Comments on whois-accuracy-study-17jan10-en.pdf
- To: whois-accuracy-study@xxxxxxxxx
- Subject: Comments on whois-accuracy-study-17jan10-en.pdf
- From: "Joe St Sauver" <joe@xxxxxxxxxxxxxxxxxx>
- Date: Mon, 5 Apr 2010 17:19:54 -0700 (PDT)
Thank you for the opportunity to comment on the "Draft Report for the
Study of the Accuracy of WHOIS Registrant Contact Information,"

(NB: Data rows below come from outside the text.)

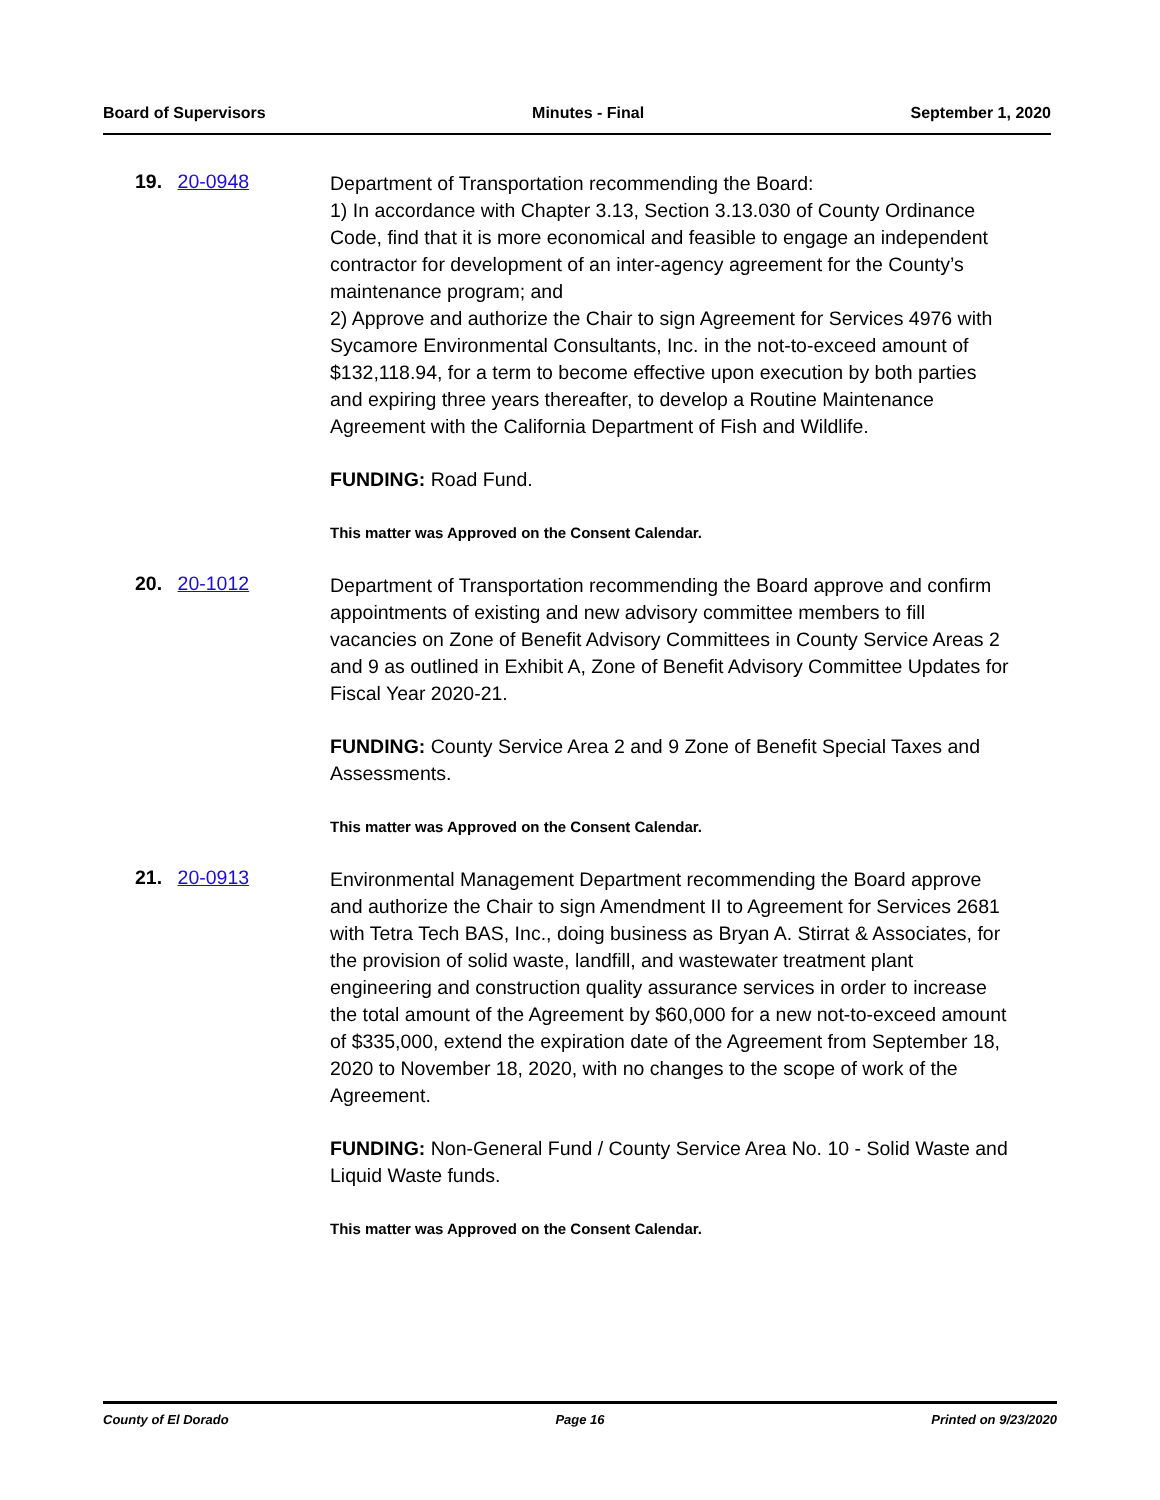Board of Supervisors Minutes - Final September 1, 2020
19. 20-0948
Department of Transportation recommending the Board:
1) In accordance with Chapter 3.13, Section 3.13.030 of County Ordinance Code, find that it is more economical and feasible to engage an independent contractor for development of an inter-agency agreement for the County’s maintenance program; and
2) Approve and authorize the Chair to sign Agreement for Services 4976 with Sycamore Environmental Consultants, Inc. in the not-to-exceed amount of $132,118.94, for a term to become effective upon execution by both parties and expiring three years thereafter, to develop a Routine Maintenance Agreement with the California Department of Fish and Wildlife.
FUNDING: Road Fund.
This matter was Approved on the Consent Calendar.
20. 20-1012
Department of Transportation recommending the Board approve and confirm appointments of existing and new advisory committee members to fill vacancies on Zone of Benefit Advisory Committees in County Service Areas 2 and 9 as outlined in Exhibit A, Zone of Benefit Advisory Committee Updates for Fiscal Year 2020-21.
FUNDING: County Service Area 2 and 9 Zone of Benefit Special Taxes and Assessments.
This matter was Approved on the Consent Calendar.
21. 20-0913
Environmental Management Department recommending the Board approve and authorize the Chair to sign Amendment II to Agreement for Services 2681 with Tetra Tech BAS, Inc., doing business as Bryan A. Stirrat & Associates, for the provision of solid waste, landfill, and wastewater treatment plant engineering and construction quality assurance services in order to increase the total amount of the Agreement by $60,000 for a new not-to-exceed amount of $335,000, extend the expiration date of the Agreement from September 18, 2020 to November 18, 2020, with no changes to the scope of work of the Agreement.
FUNDING: Non-General Fund / County Service Area No. 10 - Solid Waste and Liquid Waste funds.
This matter was Approved on the Consent Calendar.
County of El Dorado Page 16 Printed on 9/23/2020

I.1 Whois data accuracy is a critical issue for the Internet as a whole
because the ability to register domain names with incomplete or inaccurate
whois data facilitates spam, scams, phishing, distribution of malware and
numerous other forms of Internet abuse.
I.2 Insuring that domain names are registered with accurate data, and
insuring that that data remains current, is of pivotal importance to
efforts to counter Internet abuse. It is thus encouraging to see ICANN
strive to understand the magnitude and characteristics of whois data
issues, including incomplete and inaccurate data.
I.3 Unfortunately the current whois study has critical deficiencies which
obscure both the true extent of the problem we collectively face and the
steps that are needed to correct that problem.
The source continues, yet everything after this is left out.